* 取り組む課題
**1)** 救急医療に関する文章の本文から、「である。」で終わる文をすべて抜き出してください。
**2)** 救急医療に関する文章によると、心停止後、遅くともどれだけの時間内に医療的な措置をしなければ十中八九死に至りますか。
**3)** 救急医療に関する文章を、最後の文の後から書き継いでください。

* 提示文章
* * * * * * *

救急医療の現状で問われる命の価値
医療の現場は常に死と隣り合わせである。特に、それが顕著なのが救急医療である。救急の医療では、どのような状態の患者がいつ搬送されてくるかわからない。そのような中で緊急の体制を24時間整備することは非常に難しい。実際に現場ではさまざまな問題が起こっている。
主な問題点としては二つ存在する。一つ目は救急医療の体制を整備している病院の数が少ない点である。例えば、心筋梗塞を発症し心臓が停止した場合、心停止をしてから遅くても1時間以内に医療的な措置をしなくては十中八九死に至る。しかし、救急を呼んでから搬送を開始してからも受け入れ先の病院が見つからないことが多々ある。これは、地方と都会で程度の差があるとしても、受け入れ先の不足の問題は存在する。そのため、本来救命できる命であっても助けることができない事態が生じる。

* * * * * * *

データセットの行
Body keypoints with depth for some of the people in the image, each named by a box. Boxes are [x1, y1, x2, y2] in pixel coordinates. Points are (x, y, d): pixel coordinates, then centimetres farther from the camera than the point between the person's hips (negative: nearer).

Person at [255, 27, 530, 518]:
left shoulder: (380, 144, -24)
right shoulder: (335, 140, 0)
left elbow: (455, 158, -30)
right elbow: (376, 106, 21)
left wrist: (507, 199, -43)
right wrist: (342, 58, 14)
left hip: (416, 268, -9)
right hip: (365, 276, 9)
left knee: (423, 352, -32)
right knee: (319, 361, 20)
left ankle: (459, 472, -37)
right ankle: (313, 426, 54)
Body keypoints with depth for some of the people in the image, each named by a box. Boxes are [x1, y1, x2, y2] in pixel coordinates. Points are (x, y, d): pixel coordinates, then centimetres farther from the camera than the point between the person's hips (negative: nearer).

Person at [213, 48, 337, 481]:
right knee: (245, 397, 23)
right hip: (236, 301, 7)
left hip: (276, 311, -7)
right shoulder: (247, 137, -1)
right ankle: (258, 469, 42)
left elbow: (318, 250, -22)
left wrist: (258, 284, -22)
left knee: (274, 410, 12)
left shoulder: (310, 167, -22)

* * * * * * *

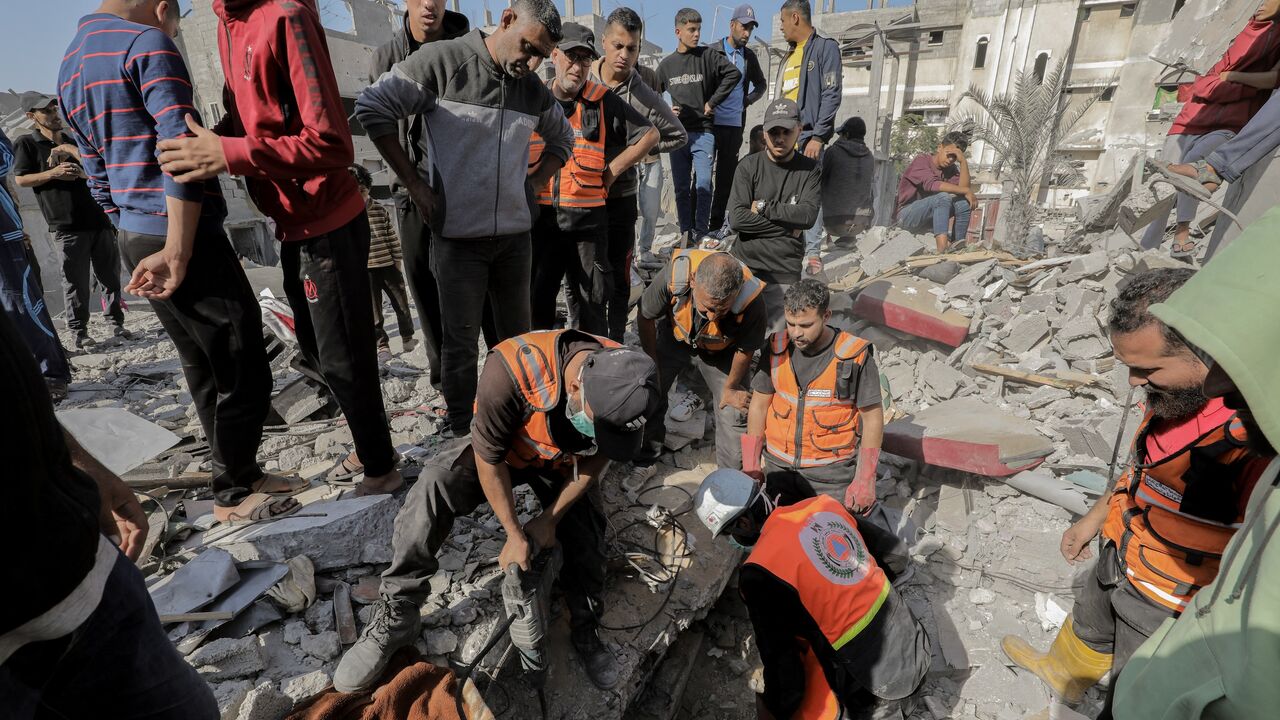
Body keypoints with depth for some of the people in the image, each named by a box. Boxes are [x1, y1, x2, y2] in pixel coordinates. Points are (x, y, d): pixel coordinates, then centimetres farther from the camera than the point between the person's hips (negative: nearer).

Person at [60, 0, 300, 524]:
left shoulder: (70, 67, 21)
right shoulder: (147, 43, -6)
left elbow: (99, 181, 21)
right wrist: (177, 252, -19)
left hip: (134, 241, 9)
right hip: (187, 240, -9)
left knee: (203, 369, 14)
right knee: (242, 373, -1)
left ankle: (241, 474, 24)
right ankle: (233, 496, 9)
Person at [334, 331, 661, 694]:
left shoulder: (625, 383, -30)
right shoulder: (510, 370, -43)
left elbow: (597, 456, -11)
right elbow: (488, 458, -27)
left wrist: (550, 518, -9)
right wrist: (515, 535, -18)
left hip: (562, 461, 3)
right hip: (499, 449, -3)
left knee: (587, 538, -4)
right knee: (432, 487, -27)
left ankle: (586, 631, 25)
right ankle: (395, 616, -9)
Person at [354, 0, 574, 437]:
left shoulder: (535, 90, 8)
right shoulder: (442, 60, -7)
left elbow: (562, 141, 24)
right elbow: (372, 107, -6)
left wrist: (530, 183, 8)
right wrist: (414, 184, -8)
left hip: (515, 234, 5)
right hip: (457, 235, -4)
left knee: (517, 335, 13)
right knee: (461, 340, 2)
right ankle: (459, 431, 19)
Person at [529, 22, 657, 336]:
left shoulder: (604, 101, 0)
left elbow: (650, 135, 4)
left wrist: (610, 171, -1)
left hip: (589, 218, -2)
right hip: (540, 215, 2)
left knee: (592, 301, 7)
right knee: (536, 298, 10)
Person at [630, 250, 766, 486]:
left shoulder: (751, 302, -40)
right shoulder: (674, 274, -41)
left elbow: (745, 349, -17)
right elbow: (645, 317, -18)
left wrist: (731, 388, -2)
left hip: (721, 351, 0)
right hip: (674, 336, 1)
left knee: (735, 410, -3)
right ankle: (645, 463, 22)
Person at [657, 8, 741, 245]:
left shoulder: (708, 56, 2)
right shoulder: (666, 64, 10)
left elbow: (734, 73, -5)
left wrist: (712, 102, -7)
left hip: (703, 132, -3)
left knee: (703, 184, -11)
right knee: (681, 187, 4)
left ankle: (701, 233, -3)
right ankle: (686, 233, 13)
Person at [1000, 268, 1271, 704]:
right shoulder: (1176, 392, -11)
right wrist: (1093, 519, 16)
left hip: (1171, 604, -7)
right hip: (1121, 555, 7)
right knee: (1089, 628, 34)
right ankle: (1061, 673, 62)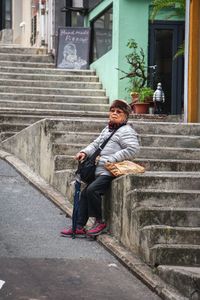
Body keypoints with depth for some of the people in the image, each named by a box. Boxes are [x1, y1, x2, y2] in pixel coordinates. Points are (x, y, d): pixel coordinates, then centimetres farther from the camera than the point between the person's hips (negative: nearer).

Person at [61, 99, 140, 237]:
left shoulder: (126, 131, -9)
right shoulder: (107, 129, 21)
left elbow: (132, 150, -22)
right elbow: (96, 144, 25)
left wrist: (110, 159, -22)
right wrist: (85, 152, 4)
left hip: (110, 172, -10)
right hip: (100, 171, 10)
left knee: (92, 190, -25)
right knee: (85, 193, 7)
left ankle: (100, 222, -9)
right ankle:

* * * * * * *

* 想定される解答
**1)**
医療の現場は常に死と隣り合わせである。
特に、それが顕著なのが救急医療である。
一つ目は救急医療の体制を整備している病院の数が少ない点である。

**2)** 1時間以内です。

**3)**
また、二つ目の問題としては、専門的な措置を受けることができない点である。救急医療は、若手の医師などの技術習得の場としても機能している。また、脳外科などを専門としている医師事態が存在しない場合も多い。ゆえに、脳梗塞などで搬送されたとしても、実際に病院にたどり着いてもオペができる医師が存在しないというような事態が起こり得る。このような事態を避けるためにも、各科で持ち回り制で救急担当の医師を決めて実際に患者が搬送されてきた場合に処置ができる体制を整える必要が極めて高い。そのためにも病院のみならず国の政策として医師及び医療体制の完備が課題となっている。